A month from today, Sarah, Shelby, and I will be hitting the road for Texas. It is time for our annual “Drewfest” weekend, where Drew’s closest friends gather to remember him, celebrate him, and in general, have a fun time like the “good old days”.
Personally, this will be my fifth Drewfest. I’ve been part of them since 2015, a few months after meeting Sarah, and less than a year after Megan’s death. I wrote about the first one in a letter to Drew, right here, for Soaring Spirits, and coming up on this one, there are still many times when I feel like an “Outsider”.
I don’t ever get this feeling from Drew’s friends or family, and certainly not from Sarah. It still feels as if I’ve always been there when I’m with them. I was, am, and always will be thankful for the warmth and acceptance they’ve all shown me since day one.
Sarah and I have been together longer than she ever knew Drew in the flesh, at this point. We’ve “progressed farther” than they did, as we’re engaged, if you prefer to track things that way. Sarah and I have lived together for almost 4 years now, and I may have had more “slumber parties” with his friends than he did, seeing as they all lived in the same city at one point, and we have to travel 1400 miles to hang out with each other.
I never personally knew Drew.
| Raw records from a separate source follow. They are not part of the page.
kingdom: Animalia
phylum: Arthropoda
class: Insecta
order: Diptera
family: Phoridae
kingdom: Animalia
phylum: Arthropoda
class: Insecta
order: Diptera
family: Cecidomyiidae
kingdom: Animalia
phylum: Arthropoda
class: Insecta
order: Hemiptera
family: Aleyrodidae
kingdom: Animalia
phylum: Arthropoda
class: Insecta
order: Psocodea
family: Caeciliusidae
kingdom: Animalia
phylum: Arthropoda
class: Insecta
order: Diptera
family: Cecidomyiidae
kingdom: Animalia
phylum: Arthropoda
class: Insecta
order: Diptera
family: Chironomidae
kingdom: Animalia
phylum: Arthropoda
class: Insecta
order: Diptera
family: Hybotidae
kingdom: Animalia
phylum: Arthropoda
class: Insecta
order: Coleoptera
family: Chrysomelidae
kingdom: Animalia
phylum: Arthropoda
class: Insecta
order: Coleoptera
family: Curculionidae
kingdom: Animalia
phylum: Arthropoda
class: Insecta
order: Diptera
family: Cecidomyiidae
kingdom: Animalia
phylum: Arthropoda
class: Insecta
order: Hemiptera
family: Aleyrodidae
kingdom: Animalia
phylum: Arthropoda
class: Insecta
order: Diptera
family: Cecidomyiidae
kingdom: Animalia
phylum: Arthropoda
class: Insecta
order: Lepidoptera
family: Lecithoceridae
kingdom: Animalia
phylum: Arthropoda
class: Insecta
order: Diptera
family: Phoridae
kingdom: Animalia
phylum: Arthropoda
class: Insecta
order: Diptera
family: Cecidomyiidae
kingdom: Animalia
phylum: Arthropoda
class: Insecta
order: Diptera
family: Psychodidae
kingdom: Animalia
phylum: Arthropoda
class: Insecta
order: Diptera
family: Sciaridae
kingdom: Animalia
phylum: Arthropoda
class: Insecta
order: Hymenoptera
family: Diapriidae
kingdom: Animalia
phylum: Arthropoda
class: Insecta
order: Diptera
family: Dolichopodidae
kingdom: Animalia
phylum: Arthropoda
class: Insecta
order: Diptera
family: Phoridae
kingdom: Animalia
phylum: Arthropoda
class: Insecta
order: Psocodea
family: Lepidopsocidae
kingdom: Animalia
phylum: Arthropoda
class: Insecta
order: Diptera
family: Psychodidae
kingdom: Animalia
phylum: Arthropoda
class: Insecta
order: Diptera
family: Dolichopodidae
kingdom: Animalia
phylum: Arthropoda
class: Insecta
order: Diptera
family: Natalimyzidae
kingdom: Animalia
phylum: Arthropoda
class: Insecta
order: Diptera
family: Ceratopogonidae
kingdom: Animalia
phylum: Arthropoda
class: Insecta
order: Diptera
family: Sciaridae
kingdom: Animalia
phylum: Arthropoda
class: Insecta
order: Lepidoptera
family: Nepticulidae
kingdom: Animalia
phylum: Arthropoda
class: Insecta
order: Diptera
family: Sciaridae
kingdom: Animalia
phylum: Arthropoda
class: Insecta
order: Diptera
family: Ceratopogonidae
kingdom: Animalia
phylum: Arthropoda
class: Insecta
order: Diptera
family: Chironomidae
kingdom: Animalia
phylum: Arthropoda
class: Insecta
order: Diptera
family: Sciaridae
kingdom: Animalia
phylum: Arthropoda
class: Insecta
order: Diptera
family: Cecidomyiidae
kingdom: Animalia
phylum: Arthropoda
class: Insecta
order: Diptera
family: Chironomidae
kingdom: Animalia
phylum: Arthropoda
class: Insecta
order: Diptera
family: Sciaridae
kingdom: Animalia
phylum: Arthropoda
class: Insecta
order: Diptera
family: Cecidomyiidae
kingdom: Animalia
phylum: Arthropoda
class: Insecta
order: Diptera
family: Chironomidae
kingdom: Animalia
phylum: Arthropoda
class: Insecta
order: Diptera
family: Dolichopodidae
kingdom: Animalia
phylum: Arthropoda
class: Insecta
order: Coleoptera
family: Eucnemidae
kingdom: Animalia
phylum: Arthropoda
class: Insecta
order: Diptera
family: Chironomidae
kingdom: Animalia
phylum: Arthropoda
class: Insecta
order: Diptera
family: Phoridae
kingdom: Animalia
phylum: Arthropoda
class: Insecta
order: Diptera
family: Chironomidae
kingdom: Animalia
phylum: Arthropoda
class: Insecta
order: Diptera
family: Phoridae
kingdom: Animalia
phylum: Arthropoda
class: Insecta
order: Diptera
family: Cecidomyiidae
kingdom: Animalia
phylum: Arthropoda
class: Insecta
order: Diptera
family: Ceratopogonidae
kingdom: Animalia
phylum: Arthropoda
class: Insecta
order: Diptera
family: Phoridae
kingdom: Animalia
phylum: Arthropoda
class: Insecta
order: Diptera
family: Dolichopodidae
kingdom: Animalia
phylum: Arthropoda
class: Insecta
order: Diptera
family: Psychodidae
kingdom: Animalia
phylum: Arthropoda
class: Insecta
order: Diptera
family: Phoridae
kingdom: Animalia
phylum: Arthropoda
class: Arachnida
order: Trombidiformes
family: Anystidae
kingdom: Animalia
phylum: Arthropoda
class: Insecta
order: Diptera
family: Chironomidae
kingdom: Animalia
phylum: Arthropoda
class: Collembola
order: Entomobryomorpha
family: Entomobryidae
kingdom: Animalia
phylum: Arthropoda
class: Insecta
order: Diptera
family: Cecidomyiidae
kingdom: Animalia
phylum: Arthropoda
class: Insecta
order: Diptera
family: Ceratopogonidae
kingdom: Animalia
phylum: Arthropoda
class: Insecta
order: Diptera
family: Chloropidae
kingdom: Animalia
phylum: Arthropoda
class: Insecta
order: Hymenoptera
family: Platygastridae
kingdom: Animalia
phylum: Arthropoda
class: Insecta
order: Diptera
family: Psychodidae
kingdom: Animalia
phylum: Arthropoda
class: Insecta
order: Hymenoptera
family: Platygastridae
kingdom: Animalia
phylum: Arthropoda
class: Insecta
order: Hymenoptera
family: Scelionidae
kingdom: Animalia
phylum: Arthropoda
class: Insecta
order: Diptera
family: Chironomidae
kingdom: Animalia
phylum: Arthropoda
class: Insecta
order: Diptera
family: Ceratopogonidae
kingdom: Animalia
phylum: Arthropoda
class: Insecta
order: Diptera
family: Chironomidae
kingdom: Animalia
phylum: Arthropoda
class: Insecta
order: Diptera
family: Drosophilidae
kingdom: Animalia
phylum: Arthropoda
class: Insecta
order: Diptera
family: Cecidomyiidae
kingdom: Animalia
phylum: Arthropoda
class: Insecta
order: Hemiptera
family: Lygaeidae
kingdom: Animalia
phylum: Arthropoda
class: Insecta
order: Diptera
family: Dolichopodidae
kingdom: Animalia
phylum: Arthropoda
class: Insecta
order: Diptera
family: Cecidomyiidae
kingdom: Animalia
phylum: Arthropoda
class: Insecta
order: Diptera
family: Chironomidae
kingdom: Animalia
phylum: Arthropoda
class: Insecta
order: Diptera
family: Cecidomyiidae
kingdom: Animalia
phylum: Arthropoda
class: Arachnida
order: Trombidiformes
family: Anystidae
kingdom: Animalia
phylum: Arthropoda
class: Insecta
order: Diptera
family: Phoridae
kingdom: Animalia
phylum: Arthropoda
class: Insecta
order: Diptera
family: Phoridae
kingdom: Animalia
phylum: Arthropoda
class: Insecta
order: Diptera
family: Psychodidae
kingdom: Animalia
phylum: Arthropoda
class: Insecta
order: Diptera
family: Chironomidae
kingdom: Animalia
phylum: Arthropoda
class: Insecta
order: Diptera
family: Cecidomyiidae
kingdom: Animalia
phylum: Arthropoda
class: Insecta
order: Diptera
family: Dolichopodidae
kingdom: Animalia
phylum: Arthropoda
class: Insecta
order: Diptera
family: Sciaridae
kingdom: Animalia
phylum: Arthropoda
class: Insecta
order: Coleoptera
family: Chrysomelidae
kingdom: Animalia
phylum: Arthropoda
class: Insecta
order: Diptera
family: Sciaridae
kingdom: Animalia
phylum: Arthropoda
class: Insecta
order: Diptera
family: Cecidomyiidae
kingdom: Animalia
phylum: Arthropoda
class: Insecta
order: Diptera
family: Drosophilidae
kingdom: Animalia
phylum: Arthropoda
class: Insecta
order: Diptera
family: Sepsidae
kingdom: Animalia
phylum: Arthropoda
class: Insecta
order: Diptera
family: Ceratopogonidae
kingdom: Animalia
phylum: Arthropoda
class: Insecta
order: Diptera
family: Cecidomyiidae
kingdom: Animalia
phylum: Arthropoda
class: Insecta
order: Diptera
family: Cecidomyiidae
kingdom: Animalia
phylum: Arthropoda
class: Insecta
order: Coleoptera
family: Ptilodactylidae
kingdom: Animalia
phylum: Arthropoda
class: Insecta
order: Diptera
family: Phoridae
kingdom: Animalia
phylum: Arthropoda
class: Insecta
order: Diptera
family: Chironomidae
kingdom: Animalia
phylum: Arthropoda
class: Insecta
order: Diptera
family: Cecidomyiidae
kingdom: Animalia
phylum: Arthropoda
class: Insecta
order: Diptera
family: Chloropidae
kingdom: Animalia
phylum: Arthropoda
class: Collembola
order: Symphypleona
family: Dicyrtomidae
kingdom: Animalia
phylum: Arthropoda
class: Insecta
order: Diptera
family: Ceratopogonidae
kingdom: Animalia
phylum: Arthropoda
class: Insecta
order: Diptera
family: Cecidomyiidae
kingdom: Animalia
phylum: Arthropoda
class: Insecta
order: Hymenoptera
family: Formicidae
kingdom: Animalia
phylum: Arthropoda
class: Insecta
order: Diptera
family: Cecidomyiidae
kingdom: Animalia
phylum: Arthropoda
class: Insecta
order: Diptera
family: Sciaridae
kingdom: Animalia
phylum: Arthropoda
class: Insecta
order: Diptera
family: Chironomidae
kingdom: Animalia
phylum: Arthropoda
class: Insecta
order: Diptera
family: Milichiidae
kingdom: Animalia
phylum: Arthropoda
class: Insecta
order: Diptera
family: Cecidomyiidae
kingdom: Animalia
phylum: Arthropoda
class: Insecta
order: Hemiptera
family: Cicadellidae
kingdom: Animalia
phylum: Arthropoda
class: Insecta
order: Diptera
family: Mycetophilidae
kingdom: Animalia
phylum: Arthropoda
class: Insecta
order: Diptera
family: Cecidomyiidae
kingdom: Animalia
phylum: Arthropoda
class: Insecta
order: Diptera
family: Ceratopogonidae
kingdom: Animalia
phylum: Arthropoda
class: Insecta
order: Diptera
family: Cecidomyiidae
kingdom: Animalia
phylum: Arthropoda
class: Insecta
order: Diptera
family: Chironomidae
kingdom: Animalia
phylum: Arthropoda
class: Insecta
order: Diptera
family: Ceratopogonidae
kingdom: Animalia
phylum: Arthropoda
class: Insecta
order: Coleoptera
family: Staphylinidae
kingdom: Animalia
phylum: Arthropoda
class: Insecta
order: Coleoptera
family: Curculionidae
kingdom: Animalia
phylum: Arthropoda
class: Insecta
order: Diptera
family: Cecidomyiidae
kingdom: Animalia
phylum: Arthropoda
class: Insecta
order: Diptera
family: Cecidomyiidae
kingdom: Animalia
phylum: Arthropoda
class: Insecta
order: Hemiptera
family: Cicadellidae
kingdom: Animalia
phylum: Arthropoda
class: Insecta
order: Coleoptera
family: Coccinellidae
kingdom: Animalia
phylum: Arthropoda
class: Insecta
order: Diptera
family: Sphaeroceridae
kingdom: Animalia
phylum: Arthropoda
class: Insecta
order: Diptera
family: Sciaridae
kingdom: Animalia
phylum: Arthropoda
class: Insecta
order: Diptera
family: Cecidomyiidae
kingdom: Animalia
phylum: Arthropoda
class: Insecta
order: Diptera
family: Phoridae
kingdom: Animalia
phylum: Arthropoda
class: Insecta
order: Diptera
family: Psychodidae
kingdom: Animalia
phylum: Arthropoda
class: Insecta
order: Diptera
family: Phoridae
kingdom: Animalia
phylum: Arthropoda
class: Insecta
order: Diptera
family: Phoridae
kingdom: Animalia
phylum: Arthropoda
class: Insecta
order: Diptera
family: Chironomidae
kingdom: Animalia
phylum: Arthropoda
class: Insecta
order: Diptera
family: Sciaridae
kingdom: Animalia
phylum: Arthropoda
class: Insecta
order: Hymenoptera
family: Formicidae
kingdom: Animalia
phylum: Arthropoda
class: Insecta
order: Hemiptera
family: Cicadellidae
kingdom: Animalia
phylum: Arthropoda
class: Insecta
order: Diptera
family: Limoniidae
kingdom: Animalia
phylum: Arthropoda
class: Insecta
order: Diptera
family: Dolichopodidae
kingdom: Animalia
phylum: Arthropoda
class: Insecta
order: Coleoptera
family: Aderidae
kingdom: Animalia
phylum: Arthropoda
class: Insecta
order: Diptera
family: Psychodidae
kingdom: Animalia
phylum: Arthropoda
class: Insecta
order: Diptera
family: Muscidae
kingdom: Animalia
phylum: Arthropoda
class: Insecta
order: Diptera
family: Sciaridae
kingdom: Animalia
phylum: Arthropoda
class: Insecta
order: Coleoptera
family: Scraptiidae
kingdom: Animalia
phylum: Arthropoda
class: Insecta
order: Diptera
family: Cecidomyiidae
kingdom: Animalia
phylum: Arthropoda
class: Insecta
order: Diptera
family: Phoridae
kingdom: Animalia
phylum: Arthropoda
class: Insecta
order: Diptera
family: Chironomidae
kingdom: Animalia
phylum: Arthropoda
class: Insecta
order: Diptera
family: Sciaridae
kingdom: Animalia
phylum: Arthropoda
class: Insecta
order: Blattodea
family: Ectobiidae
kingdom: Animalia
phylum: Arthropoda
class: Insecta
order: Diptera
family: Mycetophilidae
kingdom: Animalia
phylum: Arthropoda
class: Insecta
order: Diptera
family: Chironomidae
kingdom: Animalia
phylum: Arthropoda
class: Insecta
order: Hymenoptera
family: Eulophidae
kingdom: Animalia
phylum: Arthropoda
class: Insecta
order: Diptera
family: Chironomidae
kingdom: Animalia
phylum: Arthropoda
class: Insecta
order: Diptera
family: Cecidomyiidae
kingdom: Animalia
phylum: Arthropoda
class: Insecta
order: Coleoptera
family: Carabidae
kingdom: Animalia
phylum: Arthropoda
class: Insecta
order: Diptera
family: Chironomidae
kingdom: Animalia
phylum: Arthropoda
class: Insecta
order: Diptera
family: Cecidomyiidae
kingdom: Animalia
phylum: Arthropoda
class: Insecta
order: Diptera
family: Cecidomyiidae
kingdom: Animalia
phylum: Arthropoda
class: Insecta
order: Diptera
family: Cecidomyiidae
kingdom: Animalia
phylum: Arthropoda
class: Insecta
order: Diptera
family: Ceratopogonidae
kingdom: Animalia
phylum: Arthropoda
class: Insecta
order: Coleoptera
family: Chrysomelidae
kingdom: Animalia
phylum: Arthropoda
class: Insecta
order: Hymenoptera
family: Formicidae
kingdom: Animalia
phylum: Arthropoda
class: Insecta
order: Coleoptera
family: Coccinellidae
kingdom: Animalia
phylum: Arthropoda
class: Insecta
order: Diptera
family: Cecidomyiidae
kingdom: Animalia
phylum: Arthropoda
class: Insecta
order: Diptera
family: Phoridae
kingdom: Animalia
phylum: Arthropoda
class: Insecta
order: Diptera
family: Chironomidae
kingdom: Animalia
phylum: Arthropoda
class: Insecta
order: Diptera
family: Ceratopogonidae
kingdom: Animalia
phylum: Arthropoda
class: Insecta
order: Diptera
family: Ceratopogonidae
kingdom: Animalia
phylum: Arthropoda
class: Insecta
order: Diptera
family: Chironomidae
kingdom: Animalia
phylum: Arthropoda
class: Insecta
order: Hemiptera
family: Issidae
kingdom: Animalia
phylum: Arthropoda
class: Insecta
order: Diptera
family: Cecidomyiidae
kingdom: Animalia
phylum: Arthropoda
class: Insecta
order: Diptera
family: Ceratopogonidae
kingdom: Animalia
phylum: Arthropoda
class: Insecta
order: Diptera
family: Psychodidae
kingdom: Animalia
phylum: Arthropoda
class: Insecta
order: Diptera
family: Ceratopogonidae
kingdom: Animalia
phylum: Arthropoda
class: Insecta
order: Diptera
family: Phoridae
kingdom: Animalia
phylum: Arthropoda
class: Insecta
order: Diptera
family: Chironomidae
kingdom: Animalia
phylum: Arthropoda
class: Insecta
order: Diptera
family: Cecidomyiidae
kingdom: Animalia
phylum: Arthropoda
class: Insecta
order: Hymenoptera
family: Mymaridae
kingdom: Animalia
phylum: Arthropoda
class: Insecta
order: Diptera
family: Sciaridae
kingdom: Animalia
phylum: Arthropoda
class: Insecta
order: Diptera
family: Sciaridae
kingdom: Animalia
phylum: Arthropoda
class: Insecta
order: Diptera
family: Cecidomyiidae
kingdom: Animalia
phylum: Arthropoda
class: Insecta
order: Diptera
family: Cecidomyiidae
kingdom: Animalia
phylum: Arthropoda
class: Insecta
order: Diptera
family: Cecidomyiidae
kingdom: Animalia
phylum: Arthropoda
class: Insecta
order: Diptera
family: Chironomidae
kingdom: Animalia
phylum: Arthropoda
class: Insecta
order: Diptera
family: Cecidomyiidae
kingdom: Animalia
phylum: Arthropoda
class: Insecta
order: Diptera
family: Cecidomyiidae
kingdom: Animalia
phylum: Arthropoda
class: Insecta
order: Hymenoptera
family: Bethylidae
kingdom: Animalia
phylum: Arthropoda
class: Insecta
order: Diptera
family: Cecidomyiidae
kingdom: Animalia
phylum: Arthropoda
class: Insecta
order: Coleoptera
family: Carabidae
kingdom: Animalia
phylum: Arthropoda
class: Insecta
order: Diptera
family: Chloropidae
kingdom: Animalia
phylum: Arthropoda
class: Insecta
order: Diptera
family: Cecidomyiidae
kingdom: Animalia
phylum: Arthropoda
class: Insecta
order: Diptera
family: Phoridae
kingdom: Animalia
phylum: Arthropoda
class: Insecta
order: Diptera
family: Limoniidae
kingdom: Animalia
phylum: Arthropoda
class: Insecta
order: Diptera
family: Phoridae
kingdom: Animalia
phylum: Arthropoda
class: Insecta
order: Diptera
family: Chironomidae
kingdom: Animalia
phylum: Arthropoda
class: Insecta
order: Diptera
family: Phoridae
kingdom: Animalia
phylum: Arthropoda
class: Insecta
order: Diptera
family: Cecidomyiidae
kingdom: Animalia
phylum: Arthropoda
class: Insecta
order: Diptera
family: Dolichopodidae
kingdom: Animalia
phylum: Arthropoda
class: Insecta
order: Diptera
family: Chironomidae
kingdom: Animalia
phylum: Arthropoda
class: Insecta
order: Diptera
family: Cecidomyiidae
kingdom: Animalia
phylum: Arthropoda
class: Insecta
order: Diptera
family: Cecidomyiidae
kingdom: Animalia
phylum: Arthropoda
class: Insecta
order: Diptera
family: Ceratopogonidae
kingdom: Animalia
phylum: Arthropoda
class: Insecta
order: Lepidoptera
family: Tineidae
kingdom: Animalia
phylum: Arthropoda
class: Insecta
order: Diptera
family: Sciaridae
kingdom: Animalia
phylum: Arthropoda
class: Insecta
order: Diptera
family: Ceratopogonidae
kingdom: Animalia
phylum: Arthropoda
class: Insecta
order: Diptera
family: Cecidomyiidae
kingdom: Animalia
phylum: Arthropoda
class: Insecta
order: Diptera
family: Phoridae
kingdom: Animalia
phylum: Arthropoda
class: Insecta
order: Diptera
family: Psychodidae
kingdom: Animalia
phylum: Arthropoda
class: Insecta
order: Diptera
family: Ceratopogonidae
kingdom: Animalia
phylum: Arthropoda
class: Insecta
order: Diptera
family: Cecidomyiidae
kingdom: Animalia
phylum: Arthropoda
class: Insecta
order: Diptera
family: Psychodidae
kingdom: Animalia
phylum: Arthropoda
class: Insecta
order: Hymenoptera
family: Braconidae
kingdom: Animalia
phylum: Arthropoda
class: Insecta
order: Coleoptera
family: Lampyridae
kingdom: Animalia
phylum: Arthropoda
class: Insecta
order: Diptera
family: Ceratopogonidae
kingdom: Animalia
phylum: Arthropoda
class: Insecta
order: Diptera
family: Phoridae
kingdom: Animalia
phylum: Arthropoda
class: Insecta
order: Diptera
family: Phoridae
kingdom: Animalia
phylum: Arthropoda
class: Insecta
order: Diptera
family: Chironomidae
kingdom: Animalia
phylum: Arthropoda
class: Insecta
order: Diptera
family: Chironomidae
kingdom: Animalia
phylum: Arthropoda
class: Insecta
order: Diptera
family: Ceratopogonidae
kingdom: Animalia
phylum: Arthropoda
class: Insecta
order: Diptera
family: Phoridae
I know his fiance, his best friends, his parents, his brother, his sister, his final resting place, and hell, I’ve even been to his flight school in Louisiana, almost by accident, on a trip back from Texas. I’ve walked the same ground he did, fired the same guns he did, slept in his bedroom, drove his truck, worn his clothes, and ultimately, love the same woman he did.
I don’t have any stories to tell of him. I’ve heard them from others, but ultimately, there will never be a time when I can say “remember when Drew did…?”
That’s where the “outsider” feeling will always creep in. No matter how accepted I am, no matter whom I spend time with and grow increasingly closer with, I will always feel that there is this one major omission. This particular group wouldn’t even exist if it weren’t for Drew, and I wouldn’t be part of it had he not died. I can’t ever speak to his opinions, attitude, demeanor, or choices, because I wasn’t there when he had them. I never did any of those things I listed above WITH him.
We all like to think that I would have been fast friends with Drew, should the “situation” be different. But there’s always that chance that we could have hated each other’s guts. I mean, I’m more of a fisherman than a hunter. I prefer having 4 seasons in Ohio, rather than the two in Texas. He piloted helicopters...I jumped out of a perfectly good airplane by choice. I’m a Ford guy, he liked his Toyotas. Swenson’s is still better than Whataburger, no matter what Texans like to believe.
Hell, I “stole” his girl.
But at the same time, those are all minor things (well, being engaged to Sarah wouldn’t have been I guess). They’re ultimately meaningless to a friendship. Would I have been an outsider in this group if he was still around? Actually, probably not, other than geographic limitations. His best friends are now some of MY best friends. We just “mesh” well, and enjoy each other’s company.
I have got to imagine this is common amongst those of us that are in a relationship with a widow. Notwithstanding that I’m a widower myself, it’s still a complex thing to think about. I love his friends, family, and fiance, but I would never had met them had he not died. Just as Sarah would have never met me, Shelby, or my friends and family had Megan not died.
It’s not overwhelming. It’s not stressful, or generally uncomfortable, or even something I think about a lot...but it’s there. It always will be. Nobody else provokes this thought but me.
It’s only when a situation arises, where I somehow feel I’m supposed to be a “proxy” for Drew that it becomes uncomfortable. Again, that’s something I put upon myself. Nobody is asking me to think like he would have, but there are times that I feel I might be the most obvious person to weigh in on a subject as if I WAS Drew.
That’s not, and will never be, my place. I should always be the LAST person to speak to what his opinion or feeling would have been.
I will always be an outsider...but I’ll always be on the inside, looking out.